At the first meeting of the Council a number of measures were passed. To preserve order a volunteer corps of sixty men was organized, with a small annual allowance per man. Of this body, Sheriff Ross was commander. The settlement was divided into four districts, over each of which a Justice of the Peace was appointed, who held quarterly courts in their several jurisdictions. At this court small actions only were tried, and the presiding magistrate was allowed to refer any case of exceptional difficulty to the court of Governor and Council. This higher court sat quarterly also. In larger civil cases and in criminal cases the law required a jury to be called. A jail and court-house were erected outside the walls of Fort Garry. To meet the expense involved under the new institutions a tax of 7-1/2 per cent. duty was levied on imports and a like duty on exports. The Hudson's Bay Company also agreed to contribute three hundred pounds a year in aid of public works throughout the settlement.

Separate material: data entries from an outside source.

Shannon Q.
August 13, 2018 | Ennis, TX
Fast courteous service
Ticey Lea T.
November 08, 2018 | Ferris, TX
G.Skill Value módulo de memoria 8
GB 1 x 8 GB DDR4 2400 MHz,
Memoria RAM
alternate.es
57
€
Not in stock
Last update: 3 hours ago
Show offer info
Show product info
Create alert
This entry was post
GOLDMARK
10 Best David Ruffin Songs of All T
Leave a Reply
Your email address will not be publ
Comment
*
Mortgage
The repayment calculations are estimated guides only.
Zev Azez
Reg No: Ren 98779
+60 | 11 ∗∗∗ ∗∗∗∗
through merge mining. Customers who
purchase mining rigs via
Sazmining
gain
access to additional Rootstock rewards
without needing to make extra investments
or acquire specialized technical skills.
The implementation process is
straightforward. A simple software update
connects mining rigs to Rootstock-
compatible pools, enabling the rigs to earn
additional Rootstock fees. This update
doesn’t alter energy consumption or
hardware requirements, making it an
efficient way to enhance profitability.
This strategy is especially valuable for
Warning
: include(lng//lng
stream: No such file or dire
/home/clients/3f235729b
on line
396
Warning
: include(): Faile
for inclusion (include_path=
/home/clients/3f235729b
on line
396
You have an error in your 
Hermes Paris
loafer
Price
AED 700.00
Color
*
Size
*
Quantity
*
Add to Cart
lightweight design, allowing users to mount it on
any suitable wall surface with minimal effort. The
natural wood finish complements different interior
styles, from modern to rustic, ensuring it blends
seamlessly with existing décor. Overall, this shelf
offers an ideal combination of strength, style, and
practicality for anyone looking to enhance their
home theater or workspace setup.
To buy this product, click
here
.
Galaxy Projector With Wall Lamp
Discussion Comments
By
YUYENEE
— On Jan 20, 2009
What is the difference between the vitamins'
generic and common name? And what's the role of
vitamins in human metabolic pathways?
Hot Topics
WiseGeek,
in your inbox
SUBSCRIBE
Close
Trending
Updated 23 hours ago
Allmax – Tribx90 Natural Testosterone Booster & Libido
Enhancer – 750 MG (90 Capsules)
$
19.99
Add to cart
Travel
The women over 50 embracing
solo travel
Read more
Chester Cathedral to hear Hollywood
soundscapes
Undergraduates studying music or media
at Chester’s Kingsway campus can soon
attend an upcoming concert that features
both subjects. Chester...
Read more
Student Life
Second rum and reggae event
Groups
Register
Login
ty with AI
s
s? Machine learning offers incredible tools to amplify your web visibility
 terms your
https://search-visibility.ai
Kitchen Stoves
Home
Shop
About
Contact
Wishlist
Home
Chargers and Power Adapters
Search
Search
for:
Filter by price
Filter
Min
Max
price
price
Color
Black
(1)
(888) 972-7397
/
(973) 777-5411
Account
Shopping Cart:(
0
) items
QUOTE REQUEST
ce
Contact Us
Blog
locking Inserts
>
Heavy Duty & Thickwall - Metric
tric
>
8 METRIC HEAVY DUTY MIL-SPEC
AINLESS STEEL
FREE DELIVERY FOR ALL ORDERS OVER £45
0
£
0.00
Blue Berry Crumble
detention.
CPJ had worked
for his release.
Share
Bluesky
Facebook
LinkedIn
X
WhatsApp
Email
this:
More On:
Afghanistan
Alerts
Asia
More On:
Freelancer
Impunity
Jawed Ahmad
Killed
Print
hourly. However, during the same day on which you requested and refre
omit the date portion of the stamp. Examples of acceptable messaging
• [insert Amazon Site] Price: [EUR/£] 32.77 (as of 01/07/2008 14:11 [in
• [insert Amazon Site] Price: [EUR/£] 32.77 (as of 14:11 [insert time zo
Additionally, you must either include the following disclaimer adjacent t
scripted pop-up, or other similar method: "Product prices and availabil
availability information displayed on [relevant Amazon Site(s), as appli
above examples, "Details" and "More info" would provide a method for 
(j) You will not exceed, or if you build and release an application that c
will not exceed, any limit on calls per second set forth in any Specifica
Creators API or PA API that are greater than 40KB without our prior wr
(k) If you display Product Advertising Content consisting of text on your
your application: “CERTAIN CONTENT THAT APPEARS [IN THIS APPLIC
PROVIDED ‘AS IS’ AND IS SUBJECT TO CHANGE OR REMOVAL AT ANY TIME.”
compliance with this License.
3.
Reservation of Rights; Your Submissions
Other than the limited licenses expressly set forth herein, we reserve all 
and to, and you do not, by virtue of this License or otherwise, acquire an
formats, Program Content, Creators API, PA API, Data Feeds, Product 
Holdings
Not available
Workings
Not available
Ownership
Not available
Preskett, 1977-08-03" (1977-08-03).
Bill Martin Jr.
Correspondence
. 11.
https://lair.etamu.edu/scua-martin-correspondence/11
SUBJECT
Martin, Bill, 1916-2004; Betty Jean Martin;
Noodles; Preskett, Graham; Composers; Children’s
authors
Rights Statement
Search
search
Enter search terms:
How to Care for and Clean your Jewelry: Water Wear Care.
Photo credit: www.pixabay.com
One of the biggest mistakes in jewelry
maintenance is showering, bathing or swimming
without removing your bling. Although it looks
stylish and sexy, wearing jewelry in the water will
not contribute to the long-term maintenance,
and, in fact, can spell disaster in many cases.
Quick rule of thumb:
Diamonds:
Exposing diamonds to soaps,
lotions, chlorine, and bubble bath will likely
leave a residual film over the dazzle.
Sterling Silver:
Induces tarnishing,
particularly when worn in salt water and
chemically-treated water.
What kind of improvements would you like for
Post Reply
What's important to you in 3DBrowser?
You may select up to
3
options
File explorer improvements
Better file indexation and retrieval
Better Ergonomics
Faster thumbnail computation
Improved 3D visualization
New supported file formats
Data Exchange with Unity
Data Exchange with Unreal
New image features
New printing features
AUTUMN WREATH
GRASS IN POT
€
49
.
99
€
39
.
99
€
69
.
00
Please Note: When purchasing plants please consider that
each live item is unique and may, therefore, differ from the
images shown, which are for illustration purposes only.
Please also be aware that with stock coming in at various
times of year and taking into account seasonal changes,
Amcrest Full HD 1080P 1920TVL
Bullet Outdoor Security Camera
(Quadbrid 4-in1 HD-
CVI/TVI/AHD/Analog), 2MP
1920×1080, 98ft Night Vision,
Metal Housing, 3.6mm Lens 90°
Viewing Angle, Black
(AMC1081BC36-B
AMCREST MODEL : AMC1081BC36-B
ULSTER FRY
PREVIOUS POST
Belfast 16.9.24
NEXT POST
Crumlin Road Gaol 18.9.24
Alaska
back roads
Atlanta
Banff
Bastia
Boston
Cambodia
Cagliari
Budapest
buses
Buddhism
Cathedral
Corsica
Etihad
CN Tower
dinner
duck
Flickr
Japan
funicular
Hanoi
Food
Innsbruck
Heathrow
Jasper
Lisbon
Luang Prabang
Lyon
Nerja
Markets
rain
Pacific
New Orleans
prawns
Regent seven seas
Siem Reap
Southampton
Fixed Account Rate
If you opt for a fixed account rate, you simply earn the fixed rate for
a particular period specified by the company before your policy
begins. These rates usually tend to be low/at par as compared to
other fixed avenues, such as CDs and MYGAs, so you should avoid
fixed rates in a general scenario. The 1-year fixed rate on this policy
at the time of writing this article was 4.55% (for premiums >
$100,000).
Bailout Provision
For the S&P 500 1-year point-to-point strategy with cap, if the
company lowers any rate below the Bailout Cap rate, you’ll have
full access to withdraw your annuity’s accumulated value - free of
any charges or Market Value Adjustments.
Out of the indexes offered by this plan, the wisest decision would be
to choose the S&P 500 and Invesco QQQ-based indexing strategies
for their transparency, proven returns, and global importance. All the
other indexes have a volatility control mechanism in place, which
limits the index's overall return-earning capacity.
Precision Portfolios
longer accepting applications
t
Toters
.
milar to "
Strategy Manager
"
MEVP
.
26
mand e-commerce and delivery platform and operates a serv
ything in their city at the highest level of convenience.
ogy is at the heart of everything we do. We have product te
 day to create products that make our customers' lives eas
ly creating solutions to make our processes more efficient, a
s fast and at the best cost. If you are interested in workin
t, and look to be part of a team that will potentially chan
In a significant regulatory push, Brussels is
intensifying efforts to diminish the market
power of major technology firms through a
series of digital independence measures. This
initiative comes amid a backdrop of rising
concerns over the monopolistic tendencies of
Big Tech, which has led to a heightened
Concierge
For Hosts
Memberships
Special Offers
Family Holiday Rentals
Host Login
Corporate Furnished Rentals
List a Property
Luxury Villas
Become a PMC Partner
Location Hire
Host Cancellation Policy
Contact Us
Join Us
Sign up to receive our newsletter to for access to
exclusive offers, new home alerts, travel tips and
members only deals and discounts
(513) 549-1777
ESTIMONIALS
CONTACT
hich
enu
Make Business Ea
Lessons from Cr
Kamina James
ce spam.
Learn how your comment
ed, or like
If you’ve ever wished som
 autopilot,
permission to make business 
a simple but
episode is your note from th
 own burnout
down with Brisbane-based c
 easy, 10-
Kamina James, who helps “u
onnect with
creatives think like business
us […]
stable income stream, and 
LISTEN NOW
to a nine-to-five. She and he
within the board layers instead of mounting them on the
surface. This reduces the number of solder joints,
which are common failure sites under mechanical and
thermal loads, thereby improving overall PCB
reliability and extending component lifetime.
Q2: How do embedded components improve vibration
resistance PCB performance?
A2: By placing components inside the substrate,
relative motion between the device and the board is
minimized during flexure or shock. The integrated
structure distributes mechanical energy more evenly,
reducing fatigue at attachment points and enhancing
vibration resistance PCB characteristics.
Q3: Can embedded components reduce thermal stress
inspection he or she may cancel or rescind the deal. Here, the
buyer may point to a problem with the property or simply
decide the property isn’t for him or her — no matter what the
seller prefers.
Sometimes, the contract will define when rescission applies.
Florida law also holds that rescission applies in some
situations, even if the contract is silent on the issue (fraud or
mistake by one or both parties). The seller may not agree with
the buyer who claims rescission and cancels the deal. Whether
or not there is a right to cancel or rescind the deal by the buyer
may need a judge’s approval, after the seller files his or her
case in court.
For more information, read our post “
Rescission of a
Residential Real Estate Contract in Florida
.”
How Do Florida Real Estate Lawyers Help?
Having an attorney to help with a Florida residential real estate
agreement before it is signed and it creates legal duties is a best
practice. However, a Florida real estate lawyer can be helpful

The year 1839 was notable in the history of the colony. A new Governor, Duncan Finlayson, was appointed, and steps were taken also to improve the judicial system which had been introduced. An appointment was made of the first recorder for Red River settlement. The new appointee was a young Scottish lawyer from Montreal, named Adam Thom. He had been a journalist in Montreal, was of an ardent and somewhat aggressive disposition, but was a man of ability and broad reading. Judge Thom was, however, a Company officer, and as such there was an antecedent suspicion of him in the public mind. It was pointed out that he was not independent, receiving his appointment and his salary of seven hundred pounds from the Company. In Montreal he had been known as a determined loyalist in the late Papineau rebellion, and the French people regarded him as hostile to their race.